L'origine delle resistenze ed una domanda per il cambiamento
La lettura del documento di programmazione sembra mettere molto vento nelle vele del cambiamento del welfare sociale regionale, in quella direzione da tempo auspicata da un'ampia parte del mondo della disabilità. Un cambiamento da tempo annunciato che stenta, per il momento, a tradursi in realtà nella vita delle persone ma anche nell'impostazione delle politiche e nell'organizzazione dei servizi. Una resistenza che sarebbe ingeneroso attribuire alla (sola) inerzia di quegli attori che questo cambiamento dovrebbero poi implementare. La domanda che, per ora, non viene posta e che potrebbe generare un processo di riforma reale è in fondo semplice: "A cosa servono i servizi in favore delle persone con disabilità?"
Non è una domanda né retorica né teorica. Infatti la "resistenza al cambiamento" affonda le sue radici nell'estrema efficienza dimostrata dal modello di welfare sociale lombardo costruito negli ultimi 12 anni: anni in cui abbiamo avuto più risposte, ovvero un numero maggiore di servizi, una varietà maggiore di tipologie di unità di offerta ed un numero molto alto di persone con disabilità che vi accedono. Un sistema efficiente nel garantire l'assistenza e la custodia in particolare alle cosiddette persone con grave e gravissima disabilità" cioè di persone che richiedono maggior sostegno. Perché allora dovremo auspicare la riforma di un sistema da considerare "di successo", perché capace di conseguire gran parte dei suoi obiettivi?
E' noto come questo sistema di risposte per le persone con disabilità fondato sulla cura sanitaria e sull'assistenza si stia rivelando fragile dal punto di vista etico (così come dichiarato negli anni dal movimento associativo) perché produce isolamento e separazione e non, come è auspicabile, inclusione sociale. Un esito che rende il sistema costoso ed insostenibile, perché rende "conveniente" la condizione di dipendenza e di bisogno, al posto di valorizzare le possibilità di integrazione ed emancipazione.

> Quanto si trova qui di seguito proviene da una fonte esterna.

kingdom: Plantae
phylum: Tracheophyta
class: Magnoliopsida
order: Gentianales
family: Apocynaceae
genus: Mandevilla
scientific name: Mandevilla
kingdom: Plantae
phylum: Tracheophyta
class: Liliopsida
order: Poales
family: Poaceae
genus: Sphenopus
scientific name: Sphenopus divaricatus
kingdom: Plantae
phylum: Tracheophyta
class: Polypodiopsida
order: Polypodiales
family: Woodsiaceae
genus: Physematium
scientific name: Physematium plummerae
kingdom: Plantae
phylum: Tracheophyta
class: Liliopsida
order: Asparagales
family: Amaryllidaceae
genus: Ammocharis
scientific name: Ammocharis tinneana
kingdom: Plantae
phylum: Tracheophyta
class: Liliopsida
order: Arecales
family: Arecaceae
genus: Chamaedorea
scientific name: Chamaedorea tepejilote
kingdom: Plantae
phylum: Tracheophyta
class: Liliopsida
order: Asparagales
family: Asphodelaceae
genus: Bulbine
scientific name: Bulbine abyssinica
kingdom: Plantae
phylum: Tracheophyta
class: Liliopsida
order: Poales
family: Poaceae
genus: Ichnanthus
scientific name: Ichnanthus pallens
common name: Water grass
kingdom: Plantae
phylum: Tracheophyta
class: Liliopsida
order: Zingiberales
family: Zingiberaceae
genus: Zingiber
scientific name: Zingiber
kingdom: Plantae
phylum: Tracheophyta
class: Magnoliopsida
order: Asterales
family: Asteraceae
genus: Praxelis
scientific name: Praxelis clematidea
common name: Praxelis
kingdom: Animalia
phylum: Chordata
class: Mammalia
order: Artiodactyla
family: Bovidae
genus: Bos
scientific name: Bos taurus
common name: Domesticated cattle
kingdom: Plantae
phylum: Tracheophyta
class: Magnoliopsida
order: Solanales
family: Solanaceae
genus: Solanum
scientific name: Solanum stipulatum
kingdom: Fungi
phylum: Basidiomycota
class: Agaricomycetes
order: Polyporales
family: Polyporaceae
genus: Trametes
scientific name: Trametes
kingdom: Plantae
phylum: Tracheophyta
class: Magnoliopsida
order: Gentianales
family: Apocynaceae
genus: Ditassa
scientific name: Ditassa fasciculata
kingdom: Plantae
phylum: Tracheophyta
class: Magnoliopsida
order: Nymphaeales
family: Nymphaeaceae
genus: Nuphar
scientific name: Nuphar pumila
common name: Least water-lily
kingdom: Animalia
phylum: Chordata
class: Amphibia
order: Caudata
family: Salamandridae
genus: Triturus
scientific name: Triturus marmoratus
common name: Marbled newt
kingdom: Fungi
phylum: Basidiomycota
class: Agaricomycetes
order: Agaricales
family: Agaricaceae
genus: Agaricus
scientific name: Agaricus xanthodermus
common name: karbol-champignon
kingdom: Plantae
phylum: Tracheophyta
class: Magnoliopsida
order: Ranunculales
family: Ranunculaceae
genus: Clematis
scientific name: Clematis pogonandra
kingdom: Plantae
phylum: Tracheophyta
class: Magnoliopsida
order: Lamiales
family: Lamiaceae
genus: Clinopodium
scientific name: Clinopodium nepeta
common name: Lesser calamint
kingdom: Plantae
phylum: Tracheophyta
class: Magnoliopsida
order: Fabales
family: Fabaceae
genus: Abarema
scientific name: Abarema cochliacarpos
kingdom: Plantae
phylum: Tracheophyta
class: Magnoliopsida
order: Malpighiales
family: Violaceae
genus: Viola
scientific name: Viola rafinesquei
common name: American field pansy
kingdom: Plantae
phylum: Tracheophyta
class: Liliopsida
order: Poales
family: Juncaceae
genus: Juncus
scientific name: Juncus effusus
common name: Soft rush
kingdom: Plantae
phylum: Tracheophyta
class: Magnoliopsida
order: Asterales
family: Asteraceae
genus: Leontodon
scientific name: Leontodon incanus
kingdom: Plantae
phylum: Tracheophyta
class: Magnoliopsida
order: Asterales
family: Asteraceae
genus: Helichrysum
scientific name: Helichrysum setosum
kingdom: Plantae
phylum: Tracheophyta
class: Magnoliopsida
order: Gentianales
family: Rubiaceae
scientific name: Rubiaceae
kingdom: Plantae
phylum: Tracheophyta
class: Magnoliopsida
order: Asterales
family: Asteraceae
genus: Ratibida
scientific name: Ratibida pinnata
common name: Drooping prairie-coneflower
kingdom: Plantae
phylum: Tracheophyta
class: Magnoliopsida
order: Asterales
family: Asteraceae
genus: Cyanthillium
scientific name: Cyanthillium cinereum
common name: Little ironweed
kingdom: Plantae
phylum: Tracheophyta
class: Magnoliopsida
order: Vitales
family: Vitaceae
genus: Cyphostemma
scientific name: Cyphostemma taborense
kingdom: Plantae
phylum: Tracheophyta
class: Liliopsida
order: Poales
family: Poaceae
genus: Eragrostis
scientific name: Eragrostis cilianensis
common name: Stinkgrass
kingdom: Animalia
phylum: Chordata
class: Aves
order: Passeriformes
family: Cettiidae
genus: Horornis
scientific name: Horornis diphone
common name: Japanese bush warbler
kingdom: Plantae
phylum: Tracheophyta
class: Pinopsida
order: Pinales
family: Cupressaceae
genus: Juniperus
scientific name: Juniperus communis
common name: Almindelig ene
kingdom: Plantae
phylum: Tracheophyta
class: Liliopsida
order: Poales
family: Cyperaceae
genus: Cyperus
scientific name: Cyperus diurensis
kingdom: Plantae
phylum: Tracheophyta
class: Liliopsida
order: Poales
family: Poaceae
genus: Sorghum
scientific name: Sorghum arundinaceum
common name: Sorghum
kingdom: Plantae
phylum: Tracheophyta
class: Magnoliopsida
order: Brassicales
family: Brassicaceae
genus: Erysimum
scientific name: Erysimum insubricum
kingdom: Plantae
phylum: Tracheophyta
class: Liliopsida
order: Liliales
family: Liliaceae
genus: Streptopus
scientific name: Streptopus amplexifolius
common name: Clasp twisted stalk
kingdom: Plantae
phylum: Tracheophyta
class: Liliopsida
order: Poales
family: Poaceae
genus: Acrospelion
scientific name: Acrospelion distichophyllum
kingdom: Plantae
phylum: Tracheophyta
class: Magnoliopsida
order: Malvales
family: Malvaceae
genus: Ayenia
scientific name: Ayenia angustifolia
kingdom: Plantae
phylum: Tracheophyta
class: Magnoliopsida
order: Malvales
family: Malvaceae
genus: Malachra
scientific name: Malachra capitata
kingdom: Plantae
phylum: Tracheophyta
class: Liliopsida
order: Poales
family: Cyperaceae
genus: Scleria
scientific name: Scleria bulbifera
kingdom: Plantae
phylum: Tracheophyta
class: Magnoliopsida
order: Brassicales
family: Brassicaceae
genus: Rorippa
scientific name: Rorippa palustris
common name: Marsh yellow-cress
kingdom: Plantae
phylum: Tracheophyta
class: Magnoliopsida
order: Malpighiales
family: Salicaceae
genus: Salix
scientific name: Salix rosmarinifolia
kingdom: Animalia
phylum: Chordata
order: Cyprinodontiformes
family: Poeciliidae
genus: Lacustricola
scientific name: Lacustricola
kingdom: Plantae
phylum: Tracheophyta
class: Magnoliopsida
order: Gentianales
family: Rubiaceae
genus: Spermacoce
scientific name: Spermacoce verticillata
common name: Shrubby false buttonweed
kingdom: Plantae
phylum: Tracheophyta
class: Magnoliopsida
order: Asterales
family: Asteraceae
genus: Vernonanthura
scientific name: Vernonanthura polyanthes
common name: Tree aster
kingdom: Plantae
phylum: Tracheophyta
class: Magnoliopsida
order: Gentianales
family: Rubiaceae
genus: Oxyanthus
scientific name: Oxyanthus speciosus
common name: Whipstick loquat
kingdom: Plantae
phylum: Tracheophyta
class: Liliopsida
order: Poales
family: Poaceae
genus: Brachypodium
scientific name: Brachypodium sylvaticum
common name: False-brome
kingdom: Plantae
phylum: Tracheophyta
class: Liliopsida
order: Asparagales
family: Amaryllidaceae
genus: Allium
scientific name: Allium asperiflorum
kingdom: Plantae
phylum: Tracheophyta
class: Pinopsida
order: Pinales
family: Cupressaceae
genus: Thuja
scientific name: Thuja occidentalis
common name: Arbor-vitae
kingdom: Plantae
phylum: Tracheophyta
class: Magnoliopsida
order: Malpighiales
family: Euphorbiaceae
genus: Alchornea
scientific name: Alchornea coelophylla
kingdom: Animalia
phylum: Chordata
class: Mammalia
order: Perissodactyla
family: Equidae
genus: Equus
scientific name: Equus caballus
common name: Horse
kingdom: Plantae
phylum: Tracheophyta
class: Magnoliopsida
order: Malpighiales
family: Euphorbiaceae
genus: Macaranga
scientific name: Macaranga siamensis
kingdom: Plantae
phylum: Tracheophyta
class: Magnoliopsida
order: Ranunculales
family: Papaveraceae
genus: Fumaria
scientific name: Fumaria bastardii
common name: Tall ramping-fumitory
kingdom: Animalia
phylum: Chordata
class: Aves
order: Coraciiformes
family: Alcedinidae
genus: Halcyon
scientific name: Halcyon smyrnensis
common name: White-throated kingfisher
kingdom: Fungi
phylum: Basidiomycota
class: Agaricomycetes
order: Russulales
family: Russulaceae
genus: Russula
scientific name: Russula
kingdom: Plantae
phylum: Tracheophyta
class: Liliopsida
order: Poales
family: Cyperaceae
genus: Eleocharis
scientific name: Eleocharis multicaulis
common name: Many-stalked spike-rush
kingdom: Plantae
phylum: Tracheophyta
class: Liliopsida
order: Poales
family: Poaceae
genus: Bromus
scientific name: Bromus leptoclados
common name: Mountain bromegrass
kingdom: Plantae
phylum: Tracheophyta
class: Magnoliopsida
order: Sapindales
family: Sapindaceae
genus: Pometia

Il cambiamento se avverrà, sarà promosso dando come obiettivi al sistema complessivo dei servizi e delle politiche nei confronti della disabilità, la promozione della Vita Indipendente ed all'Inclusione nella società per tutte le persone con disabilità. Il cambiamento se avverrà, sarà tale quando vi sarà la volontà e la competenza per valorizzare e premiare chi si dimostri capace di perseguire e raggiungere (anche solo in parte) questi risultati a scapito di chi si accontenti di erogare solo dei "minuti di assistenza".
Ciò che frena il cambiamento non sono solo inerzie e modesti interessi di carattere economico, ma piuttosto la difficoltà dell'insieme del mondo dei servizi sociali di porsi la domanda "Ma a cosa servo io, per le persone con disabilità?"- Una domanda che forse non è realistico aspettarsi che sia contenuta in un documento come quello che avvia la programmazione sociale locale ma che di fatto oggi si pone di fronte ad ogni realtà attiva nel campo della disabilità.